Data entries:
▶
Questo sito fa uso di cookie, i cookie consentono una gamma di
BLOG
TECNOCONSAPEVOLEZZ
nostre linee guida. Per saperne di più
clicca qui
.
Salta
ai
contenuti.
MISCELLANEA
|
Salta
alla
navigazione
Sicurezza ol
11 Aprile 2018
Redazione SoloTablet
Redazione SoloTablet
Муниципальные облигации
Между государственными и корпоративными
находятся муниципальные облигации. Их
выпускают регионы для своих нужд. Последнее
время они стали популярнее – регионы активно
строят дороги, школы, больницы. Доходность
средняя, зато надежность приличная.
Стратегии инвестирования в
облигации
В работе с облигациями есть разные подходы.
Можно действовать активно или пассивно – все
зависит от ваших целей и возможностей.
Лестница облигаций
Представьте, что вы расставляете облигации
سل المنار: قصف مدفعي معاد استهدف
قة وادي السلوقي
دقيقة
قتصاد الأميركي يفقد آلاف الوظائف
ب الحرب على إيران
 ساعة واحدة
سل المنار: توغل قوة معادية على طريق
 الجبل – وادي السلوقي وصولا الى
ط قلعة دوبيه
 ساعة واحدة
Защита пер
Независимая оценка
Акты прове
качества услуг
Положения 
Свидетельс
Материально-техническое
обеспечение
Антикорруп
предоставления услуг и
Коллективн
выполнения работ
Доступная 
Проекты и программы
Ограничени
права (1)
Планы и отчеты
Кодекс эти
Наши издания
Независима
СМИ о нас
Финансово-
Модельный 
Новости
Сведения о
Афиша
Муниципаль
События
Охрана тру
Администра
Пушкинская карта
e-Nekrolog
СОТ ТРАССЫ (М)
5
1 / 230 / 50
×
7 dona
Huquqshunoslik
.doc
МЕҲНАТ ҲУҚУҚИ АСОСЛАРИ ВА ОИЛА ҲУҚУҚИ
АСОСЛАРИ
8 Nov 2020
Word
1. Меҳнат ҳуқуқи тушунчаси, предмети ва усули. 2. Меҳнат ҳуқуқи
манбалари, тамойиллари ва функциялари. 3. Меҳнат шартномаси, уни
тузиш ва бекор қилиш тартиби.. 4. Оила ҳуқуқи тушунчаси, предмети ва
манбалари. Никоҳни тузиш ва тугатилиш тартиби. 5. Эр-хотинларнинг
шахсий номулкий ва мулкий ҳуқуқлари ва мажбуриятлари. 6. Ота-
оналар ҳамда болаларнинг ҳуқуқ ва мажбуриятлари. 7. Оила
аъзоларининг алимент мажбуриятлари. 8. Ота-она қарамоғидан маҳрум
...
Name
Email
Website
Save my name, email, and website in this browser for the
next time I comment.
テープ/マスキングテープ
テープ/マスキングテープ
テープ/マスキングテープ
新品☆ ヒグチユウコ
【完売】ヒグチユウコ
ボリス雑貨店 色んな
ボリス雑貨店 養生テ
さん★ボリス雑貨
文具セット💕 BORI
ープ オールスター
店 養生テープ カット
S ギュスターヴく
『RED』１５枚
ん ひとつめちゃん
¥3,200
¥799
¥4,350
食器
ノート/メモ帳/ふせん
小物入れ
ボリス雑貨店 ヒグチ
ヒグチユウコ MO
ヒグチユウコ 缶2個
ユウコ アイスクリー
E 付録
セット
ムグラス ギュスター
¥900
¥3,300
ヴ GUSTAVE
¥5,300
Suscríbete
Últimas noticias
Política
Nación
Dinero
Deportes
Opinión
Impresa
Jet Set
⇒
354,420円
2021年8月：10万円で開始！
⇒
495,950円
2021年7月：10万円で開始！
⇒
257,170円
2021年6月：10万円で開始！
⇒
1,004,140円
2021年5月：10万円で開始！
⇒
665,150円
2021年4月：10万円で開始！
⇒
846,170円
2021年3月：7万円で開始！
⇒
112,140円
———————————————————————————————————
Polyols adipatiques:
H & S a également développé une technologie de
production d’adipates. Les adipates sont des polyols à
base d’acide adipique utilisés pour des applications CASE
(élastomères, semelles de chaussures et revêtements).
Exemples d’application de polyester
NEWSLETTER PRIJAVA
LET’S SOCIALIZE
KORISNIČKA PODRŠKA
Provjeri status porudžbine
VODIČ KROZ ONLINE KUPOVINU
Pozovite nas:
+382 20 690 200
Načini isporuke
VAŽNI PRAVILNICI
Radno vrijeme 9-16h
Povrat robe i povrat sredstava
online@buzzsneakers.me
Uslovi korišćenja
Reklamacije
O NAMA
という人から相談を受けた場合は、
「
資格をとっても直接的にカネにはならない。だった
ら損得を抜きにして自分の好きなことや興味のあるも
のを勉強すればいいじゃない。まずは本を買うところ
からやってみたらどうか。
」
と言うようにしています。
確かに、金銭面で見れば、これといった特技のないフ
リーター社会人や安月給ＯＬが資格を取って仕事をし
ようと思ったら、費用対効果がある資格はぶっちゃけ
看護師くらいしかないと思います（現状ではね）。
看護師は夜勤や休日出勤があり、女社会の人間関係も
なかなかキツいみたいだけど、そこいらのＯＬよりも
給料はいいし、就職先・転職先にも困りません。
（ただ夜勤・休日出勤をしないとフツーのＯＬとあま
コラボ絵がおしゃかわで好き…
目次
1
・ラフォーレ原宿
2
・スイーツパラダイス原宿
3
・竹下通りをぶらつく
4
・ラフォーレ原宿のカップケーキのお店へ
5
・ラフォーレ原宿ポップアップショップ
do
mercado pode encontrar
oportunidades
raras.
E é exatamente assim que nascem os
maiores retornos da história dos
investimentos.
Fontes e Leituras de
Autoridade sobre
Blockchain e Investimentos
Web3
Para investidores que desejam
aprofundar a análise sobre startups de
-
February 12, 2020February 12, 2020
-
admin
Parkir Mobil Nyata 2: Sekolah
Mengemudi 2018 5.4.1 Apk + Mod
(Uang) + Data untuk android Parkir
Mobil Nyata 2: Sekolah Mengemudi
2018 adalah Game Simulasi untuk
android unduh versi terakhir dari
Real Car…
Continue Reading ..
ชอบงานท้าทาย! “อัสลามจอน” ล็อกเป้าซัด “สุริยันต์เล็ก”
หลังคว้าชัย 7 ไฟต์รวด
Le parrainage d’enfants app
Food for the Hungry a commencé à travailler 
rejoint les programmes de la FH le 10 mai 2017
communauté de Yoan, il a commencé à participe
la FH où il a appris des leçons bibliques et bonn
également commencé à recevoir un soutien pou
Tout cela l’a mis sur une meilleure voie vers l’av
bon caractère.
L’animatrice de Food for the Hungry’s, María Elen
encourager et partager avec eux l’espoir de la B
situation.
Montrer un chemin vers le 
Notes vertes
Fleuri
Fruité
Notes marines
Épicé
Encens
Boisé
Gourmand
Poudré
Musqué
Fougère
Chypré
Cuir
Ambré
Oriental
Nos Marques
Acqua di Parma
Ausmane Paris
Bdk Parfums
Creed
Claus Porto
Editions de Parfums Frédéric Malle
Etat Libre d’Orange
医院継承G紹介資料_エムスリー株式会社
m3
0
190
◀
## [Prompt]
Every line of the data is to be retyped without alteration.

## [Result below]
Questo sito fa uso di cookie, i cookie consentono una gamma di
BLOG
TECNOCONSAPEVOLEZZ
nostre linee guida. Per saperne di più
clicca qui
.
Salta
ai
contenuti.
MISCELLANEA
|
Salta
alla
navigazione
Sicurezza ol
11 Aprile 2018
Redazione SoloTablet
Redazione SoloTablet
Муниципальные облигации
Между государственными и корпоративными
находятся муниципальные облигации. Их
выпускают регионы для своих нужд. Последнее
время они стали популярнее – регионы активно
строят дороги, школы, больницы. Доходность
средняя, зато надежность приличная.
Стратегии инвестирования в
облигации
В работе с облигациями есть разные подходы.
Можно действовать активно или пассивно – все
зависит от ваших целей и возможностей.
Лестница облигаций
Представьте, что вы расставляете облигации
سل المنار: قصف مدفعي معاد استهدف
قة وادي السلوقي
دقيقة
قتصاد الأميركي يفقد آلاف الوظائف
ب الحرب على إيران
 ساعة واحدة
سل المنار: توغل قوة معادية على طريق
 الجبل – وادي السلوقي وصولا الى
ط قلعة دوبيه
 ساعة واحدة
Защита пер
Независимая оценка
Акты прове
качества услуг
Положения 
Свидетельс
Материально-техническое
обеспечение
Антикорруп
предоставления услуг и
Коллективн
выполнения работ
Доступная 
Проекты и программы
Ограничени
права (1)
Планы и отчеты
Кодекс эти
Наши издания
Независима
СМИ о нас
Финансово-
Модельный 
Новости
Сведения о
Афиша
Муниципаль
События
Охрана тру
Администра
Пушкинская карта
e-Nekrolog
СОТ ТРАССЫ (М)
5
1 / 230 / 50
×
7 dona
Huquqshunoslik
.doc
МЕҲНАТ ҲУҚУҚИ АСОСЛАРИ ВА ОИЛА ҲУҚУҚИ
АСОСЛАРИ
8 Nov 2020
Word
1. Меҳнат ҳуқуқи тушунчаси, предмети ва усули. 2. Меҳнат ҳуқуқи
манбалари, тамойиллари ва функциялари. 3. Меҳнат шартномаси, уни
тузиш ва бекор қилиш тартиби.. 4. Оила ҳуқуқи тушунчаси, предмети ва
манбалари. Никоҳни тузиш ва тугатилиш тартиби. 5. Эр-хотинларнинг
шахсий номулкий ва мулкий ҳуқуқлари ва мажбуриятлари. 6. Ота-
оналар ҳамда болаларнинг ҳуқуқ ва мажбуриятлари. 7. Оила
аъзоларининг алимент мажбуриятлари. 8. Ота-она қарамоғидан маҳрум
...
Name
Email
Website
Save my name, email, and website in this browser for the
next time I comment.
テープ/マスキングテープ
テープ/マスキングテープ
テープ/マスキングテープ
新品☆ ヒグチユウコ
【完売】ヒグチユウコ
ボリス雑貨店 色んな
ボリス雑貨店 養生テ
さん★ボリス雑貨
文具セット💕 BORI
ープ オールスター
店 養生テープ カット
S ギュスターヴく
『RED』１５枚
ん ひとつめちゃん
¥3,200
¥799
¥4,350
食器
ノート/メモ帳/ふせん
小物入れ
ボリス雑貨店 ヒグチ
ヒグチユウコ MO
ヒグチユウコ 缶2個
ユウコ アイスクリー
E 付録
セット
ムグラス ギュスター
¥900
¥3,300
ヴ GUSTAVE
¥5,300
Suscríbete
Últimas noticias
Política
Nación
Dinero
Deportes
Opinión
Impresa
Jet Set
⇒
354,420円
2021年8月：10万円で開始！
⇒
495,950円
2021年7月：10万円で開始！
⇒
257,170円
2021年6月：10万円で開始！
⇒
1,004,140円
2021年5月：10万円で開始！
⇒
665,150円
2021年4月：10万円で開始！
⇒
846,170円
2021年3月：7万円で開始！
⇒
112,140円
———————————————————————————————————
Polyols adipatiques:
H & S a également développé une technologie de
production d’adipates. Les adipates sont des polyols à
base d’acide adipique utilisés pour des applications CASE
(élastomères, semelles de chaussures et revêtements).
Exemples d’application de polyester
NEWSLETTER PRIJAVA
LET’S SOCIALIZE
KORISNIČKA PODRŠKA
Provjeri status porudžbine
VODIČ KROZ ONLINE KUPOVINU
Pozovite nas:
+382 20 690 200
Načini isporuke
VAŽNI PRAVILNICI
Radno vrijeme 9-16h
Povrat robe i povrat sredstava
online@buzzsneakers.me
Uslovi korišćenja
Reklamacije
O NAMA
という人から相談を受けた場合は、
「
資格をとっても直接的にカネにはならない。だった
ら損得を抜きにして自分の好きなことや興味のあるも
のを勉強すればいいじゃない。まずは本を買うところ
からやってみたらどうか。
」
と言うようにしています。
確かに、金銭面で見れば、これといった特技のないフ
リーター社会人や安月給ＯＬが資格を取って仕事をし
ようと思ったら、費用対効果がある資格はぶっちゃけ
看護師くらいしかないと思います（現状ではね）。
看護師は夜勤や休日出勤があり、女社会の人間関係も
なかなかキツいみたいだけど、そこいらのＯＬよりも
給料はいいし、就職先・転職先にも困りません。
（ただ夜勤・休日出勤をしないとフツーのＯＬとあま
コラボ絵がおしゃかわで好き…
目次
1
・ラフォーレ原宿
2
・スイーツパラダイス原宿
3
・竹下通りをぶらつく
4
・ラフォーレ原宿のカップケーキのお店へ
5
・ラフォーレ原宿ポップアップショップ
do
mercado pode encontrar
oportunidades
raras.
E é exatamente assim que nascem os
maiores retornos da história dos
investimentos.
Fontes e Leituras de
Autoridade sobre
Blockchain e Investimentos
Web3
Para investidores que desejam
aprofundar a análise sobre startups de
-
February 12, 2020February 12, 2020
-
admin
Parkir Mobil Nyata 2: Sekolah
Mengemudi 2018 5.4.1 Apk + Mod
(Uang) + Data untuk android Parkir
Mobil Nyata 2: Sekolah Mengemudi
2018 adalah Game Simulasi untuk
android unduh versi terakhir dari
Real Car…
Continue Reading ..
ชอบงานท้าทาย! “อัสลามจอน” ล็อกเป้าซัด “สุริยันต์เล็ก”
หลังคว้าชัย 7 ไฟต์รวด
Le parrainage d’enfants app
Food for the Hungry a commencé à travailler 
rejoint les programmes de la FH le 10 mai 2017
communauté de Yoan, il a commencé à participe
la FH où il a appris des leçons bibliques et bonn
également commencé à recevoir un soutien pou
Tout cela l’a mis sur une meilleure voie vers l’av
bon caractère.
L’animatrice de Food for the Hungry’s, María Elen
encourager et partager avec eux l’espoir de la B
situation.
Montrer un chemin vers le 
Notes vertes
Fleuri
Fruité
Notes marines
Épicé
Encens
Boisé
Gourmand
Poudré
Musqué
Fougère
Chypré
Cuir
Ambré
Oriental
Nos Marques
Acqua di Parma
Ausmane Paris
Bdk Parfums
Creed
Claus Porto
Editions de Parfums Frédéric Malle
Etat Libre d’Orange
医院継承G紹介資料_エムスリー株式会社
m3
0
190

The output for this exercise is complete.